Task goal: The line containing "[00:49:49] RA: Yeah, thanks a lot, Rick." and every line after it, through the last one below: output exactly these and nothing else.

START Data for processing

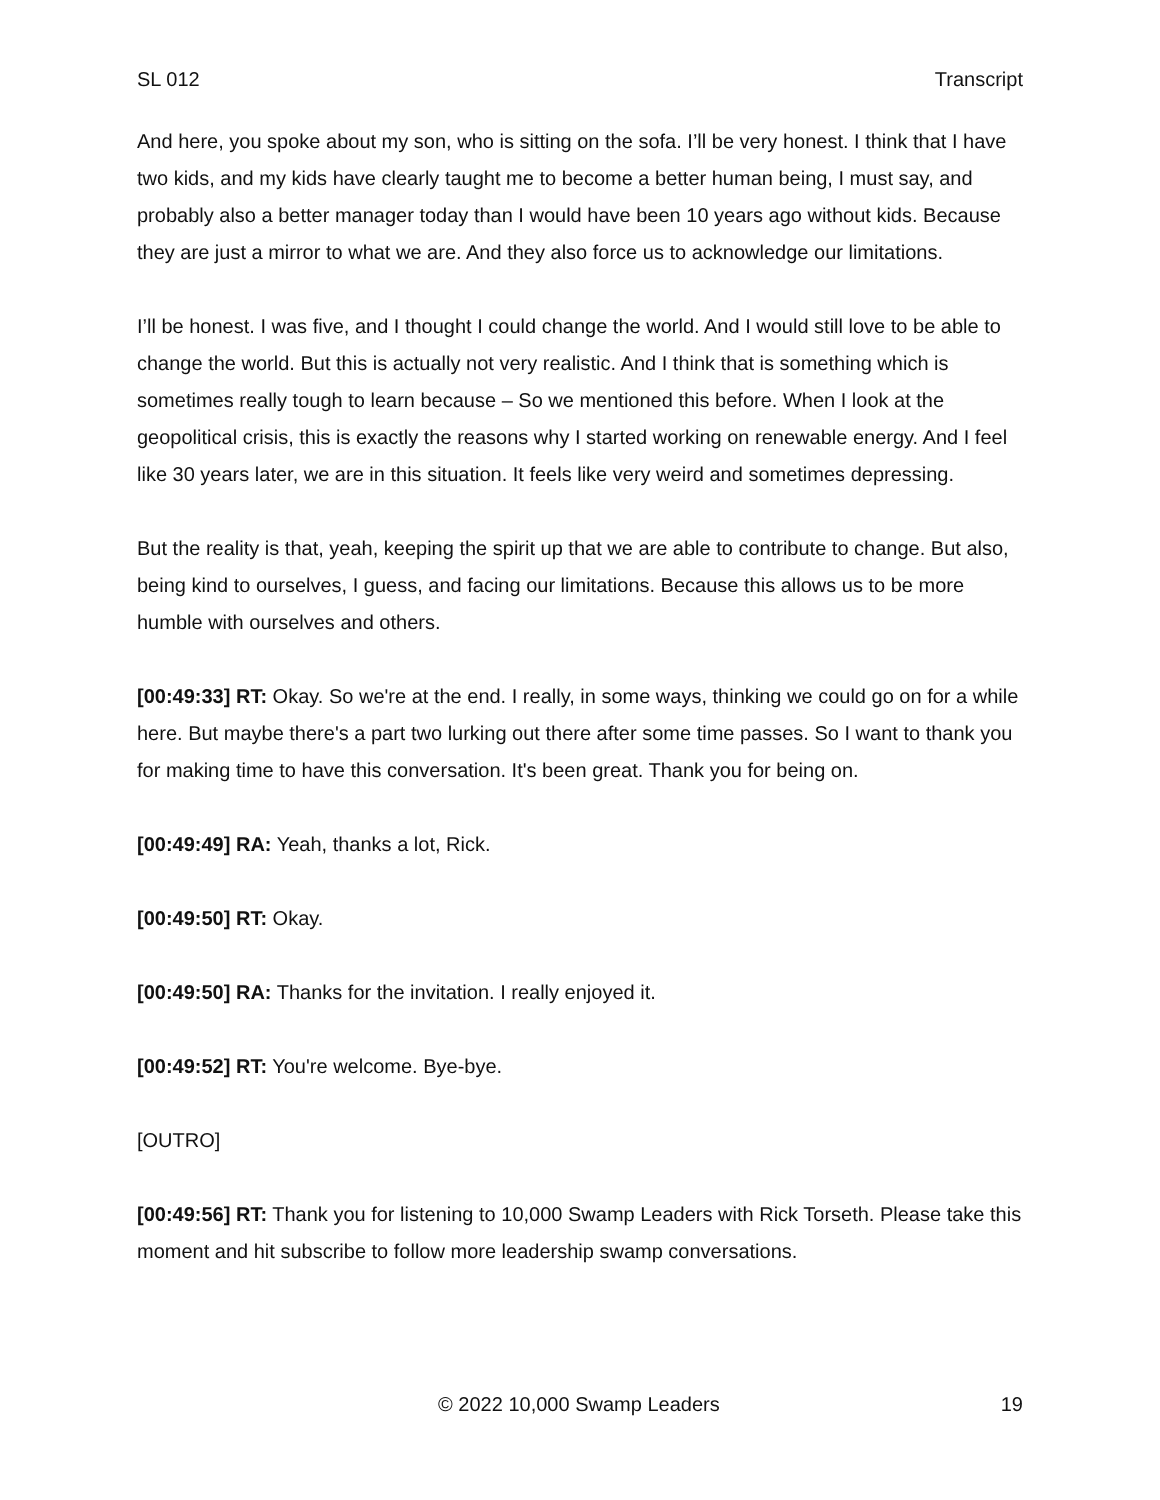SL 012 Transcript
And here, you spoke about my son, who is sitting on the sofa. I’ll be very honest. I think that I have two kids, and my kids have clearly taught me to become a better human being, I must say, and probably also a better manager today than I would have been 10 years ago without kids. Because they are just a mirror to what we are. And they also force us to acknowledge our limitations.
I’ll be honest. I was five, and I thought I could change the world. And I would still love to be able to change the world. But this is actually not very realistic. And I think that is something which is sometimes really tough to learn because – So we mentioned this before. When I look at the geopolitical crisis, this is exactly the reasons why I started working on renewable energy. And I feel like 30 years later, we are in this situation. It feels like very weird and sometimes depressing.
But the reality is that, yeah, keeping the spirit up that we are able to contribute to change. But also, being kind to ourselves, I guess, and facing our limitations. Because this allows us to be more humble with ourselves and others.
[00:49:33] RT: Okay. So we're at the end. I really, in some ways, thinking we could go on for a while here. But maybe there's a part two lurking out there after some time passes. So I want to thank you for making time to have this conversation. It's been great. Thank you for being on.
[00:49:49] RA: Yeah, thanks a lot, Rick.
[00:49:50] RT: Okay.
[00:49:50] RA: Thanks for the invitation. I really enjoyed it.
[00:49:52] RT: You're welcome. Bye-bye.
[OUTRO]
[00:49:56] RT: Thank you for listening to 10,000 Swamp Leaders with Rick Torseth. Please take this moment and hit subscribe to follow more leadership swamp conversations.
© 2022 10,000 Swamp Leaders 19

END Data for processing

Output:
[00:49:49] RA: Yeah, thanks a lot, Rick.
[00:49:50] RT: Okay.
[00:49:50] RA: Thanks for the invitation. I really enjoyed it.
[00:49:52] RT: You're welcome. Bye-bye.
[OUTRO]
[00:49:56] RT: Thank you for listening to 10,000 Swamp Leaders with Rick Torseth. Please take this moment and hit subscribe to follow more leadership swamp conversations.
© 2022 10,000 Swamp Leaders 19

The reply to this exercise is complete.